Can’t We Talk About Something More Pleasant?

Shawn Bradley was a 7’6″ giant who played professional basketball during the 1990s and 2000s.  Following a successful collegiate career, the center from Brigham Young University was selected by the Philadelphia 76ers with the 2nd overall pick in the 1993 NBA Draft.  Despite his size, ultimately, his career was a mixed bag.

Recently, ESPN ran a feature piece on Bradley noting his post-retirement infamy earned by way of YouTube video’s sensationalizing how regularly opposing players dunked on him.  The piece went on to add the personal success he experienced as a player as well.

But I was most intrigued during one exchange when Bradley was asked if he ever participated in an interview when the issue of his height was not a topic.  Bradley responded by saying he couldn’t remember a time in his adult life where he met ANYONE and his height wasn’t mentioned.

Bradley wasn’t lamenting this reality.  He understood he wouldn’t have made it to where he is today were it not for his height and athleticism.

This made me think though.

It’s hard when certain aspects of our being, physical or otherwise, become such defining characteristics that it becomes hard to see anything else.  Like an actor who plays a memorable role and NEVER can shake it.  Yeah, but did you see any of my next five films?

I can only imagine the combination of exhaustion and frustration.

I ran into a former student the other day who is now a senior in high school.  In the midst of catching up, I asked her if she’d decided where to go to college.  Although a fairly benign question, I typically avoid making this the centerpiece of conversation with graduating seniors.

Why?  Well, because seniors often get treated like Shawn Bradley.  For too many of them, the first BIG decision of their life becomes the primary (and sometimes only) focus of others’ interest.

It can be helpful to remember, for lots of graduates their college decision is riddled with anxiety.  Society has conditioned them to avoid making One Wrong Move for fear of the deleterious life consequences they’ll subsequently face.

What if I choose wrong?  What if I don’t get into my top choice school(s)?   How will I earn a living if I can only get into THAT program?

Approving smiles and nods come easy when Ivy, full ride, and pre-law flow freely from seniors’ mouths.  But what about when community college, the military, gap year, or I’m not sure college is for me are the answers – do we affirm those choices with equal enthusiasm?

We should.

Asking seniors about college isn’t wrong; it just shouldn’t be the sole interest.  For some better options, consider these questions:

  • What’s the most interesting thing you’ve learned this year?
  • Are you creating enough space to enjoy this experience?
  • What do you like to do in your free time?
  • What are your favorite books?
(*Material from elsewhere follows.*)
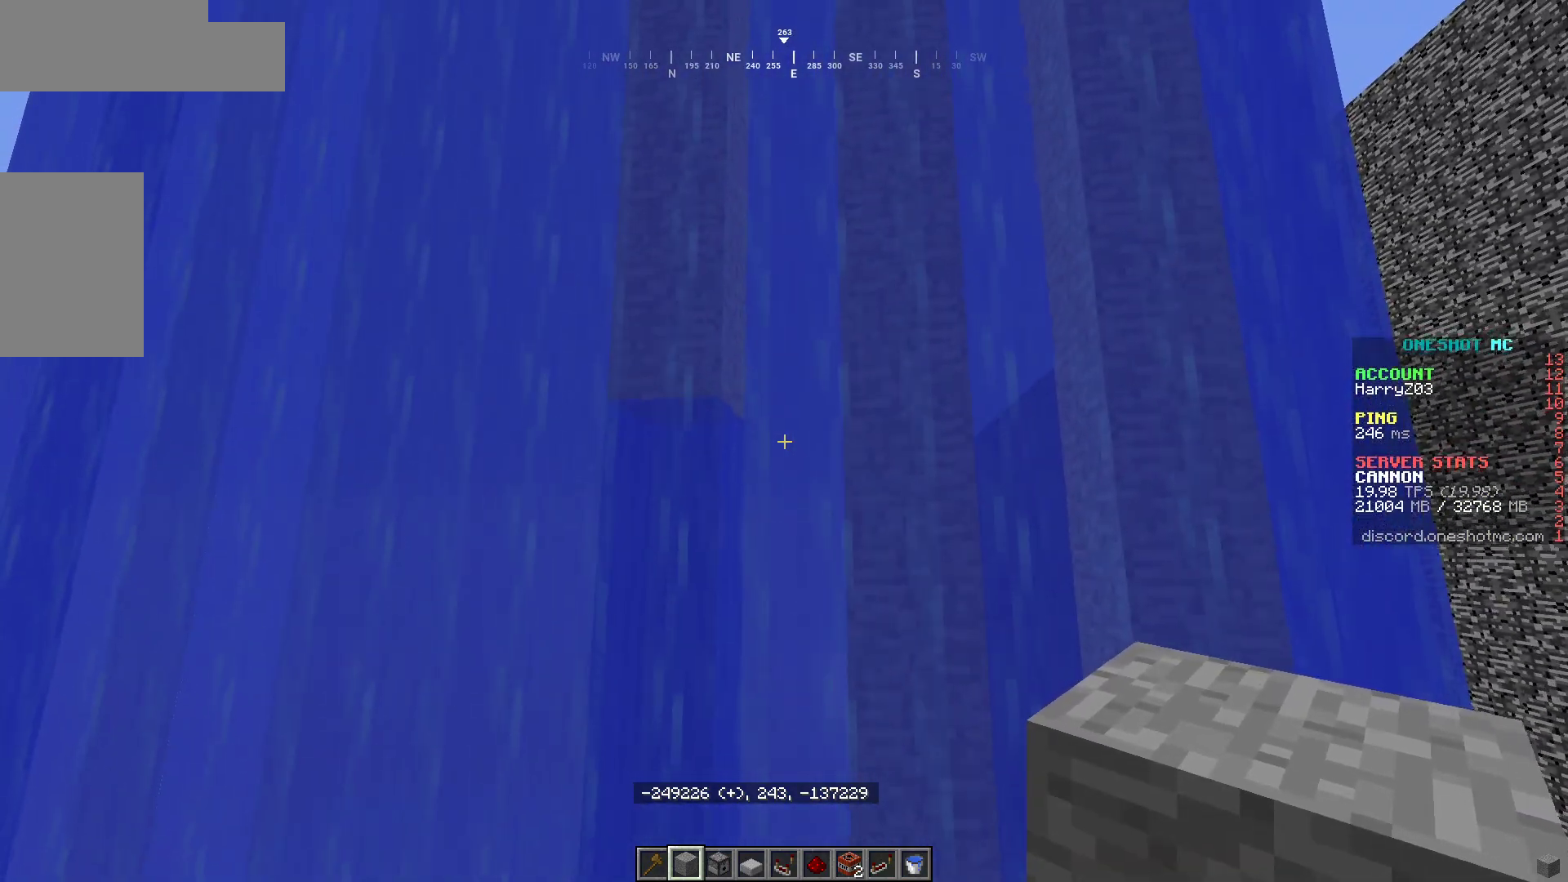
{"keys": ["d"], "mouse": [], "events": [[100, "a", "down"], [250, "a", "up"], [500, "d", "down"]]}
Bands? Teams? Films?

These kinds of questions demonstrate a sincere interest in students beyond societal conventions.  They may be (pleasantly) shocked that you asked, and you might just find out something you never knew about them.  Perhaps a shared interest.  Maybe an area you can add value.

If nothing else, their canned response can be put on hold for another time as you dive deeper than the same old line of questioning.  You won’t regret it, and neither will they.